DIE AUFGABE: Zitiere wortgetreu den Teil der Datensätze, der mit ihrer ersten Zeile beginnt und mit der Zeile endet, die „Umberto Eco“ enthält. Beide Grenzzeilen gehören dazu.

EINTRÄGE IM DATENSATZ:
________________________

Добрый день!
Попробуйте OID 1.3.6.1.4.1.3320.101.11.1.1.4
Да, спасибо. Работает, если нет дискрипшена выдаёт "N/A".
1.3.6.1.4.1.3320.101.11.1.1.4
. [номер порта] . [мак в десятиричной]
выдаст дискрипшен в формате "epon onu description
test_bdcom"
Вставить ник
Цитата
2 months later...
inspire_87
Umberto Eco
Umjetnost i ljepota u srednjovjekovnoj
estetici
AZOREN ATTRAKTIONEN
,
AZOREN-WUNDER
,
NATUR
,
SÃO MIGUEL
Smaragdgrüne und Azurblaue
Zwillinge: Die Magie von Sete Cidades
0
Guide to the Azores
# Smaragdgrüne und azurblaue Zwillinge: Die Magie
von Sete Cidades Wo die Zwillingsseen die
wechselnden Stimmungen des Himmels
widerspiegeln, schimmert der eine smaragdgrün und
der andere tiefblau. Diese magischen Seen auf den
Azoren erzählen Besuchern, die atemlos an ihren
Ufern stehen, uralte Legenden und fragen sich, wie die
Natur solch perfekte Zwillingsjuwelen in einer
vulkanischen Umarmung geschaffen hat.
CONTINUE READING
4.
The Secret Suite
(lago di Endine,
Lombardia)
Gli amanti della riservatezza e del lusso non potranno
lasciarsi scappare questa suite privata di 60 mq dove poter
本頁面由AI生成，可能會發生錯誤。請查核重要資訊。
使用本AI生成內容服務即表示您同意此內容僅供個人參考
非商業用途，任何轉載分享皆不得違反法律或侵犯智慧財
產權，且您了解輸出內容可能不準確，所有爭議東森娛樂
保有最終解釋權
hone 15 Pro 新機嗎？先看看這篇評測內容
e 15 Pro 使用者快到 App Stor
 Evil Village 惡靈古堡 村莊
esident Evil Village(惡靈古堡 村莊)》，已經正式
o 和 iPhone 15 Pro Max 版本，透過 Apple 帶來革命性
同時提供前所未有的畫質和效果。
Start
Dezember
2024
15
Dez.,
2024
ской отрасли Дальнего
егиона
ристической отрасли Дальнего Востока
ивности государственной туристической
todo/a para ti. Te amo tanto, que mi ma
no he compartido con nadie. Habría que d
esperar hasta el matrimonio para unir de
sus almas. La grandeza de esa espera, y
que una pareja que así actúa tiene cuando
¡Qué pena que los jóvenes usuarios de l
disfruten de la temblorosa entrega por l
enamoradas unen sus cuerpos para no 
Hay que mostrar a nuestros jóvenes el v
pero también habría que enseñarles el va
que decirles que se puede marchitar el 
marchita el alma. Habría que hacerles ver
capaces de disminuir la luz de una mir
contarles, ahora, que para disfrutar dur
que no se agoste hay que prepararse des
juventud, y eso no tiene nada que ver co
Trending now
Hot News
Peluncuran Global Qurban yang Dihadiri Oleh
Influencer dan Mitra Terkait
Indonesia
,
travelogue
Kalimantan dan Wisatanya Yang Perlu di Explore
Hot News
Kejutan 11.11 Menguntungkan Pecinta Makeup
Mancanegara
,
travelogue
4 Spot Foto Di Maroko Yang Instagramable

________________________

ANTWORT ZUR AUFGABE:
Добрый день!
Попробуйте OID 1.3.6.1.4.1.3320.101.11.1.1.4
Да, спасибо. Работает, если нет дискрипшена выдаёт "N/A".
1.3.6.1.4.1.3320.101.11.1.1.4
. [номер порта] . [мак в десятиричной]
выдаст дискрипшен в формате "epon onu description
test_bdcom"
Вставить ник
Цитата
2 months later...
inspire_87
Umberto Eco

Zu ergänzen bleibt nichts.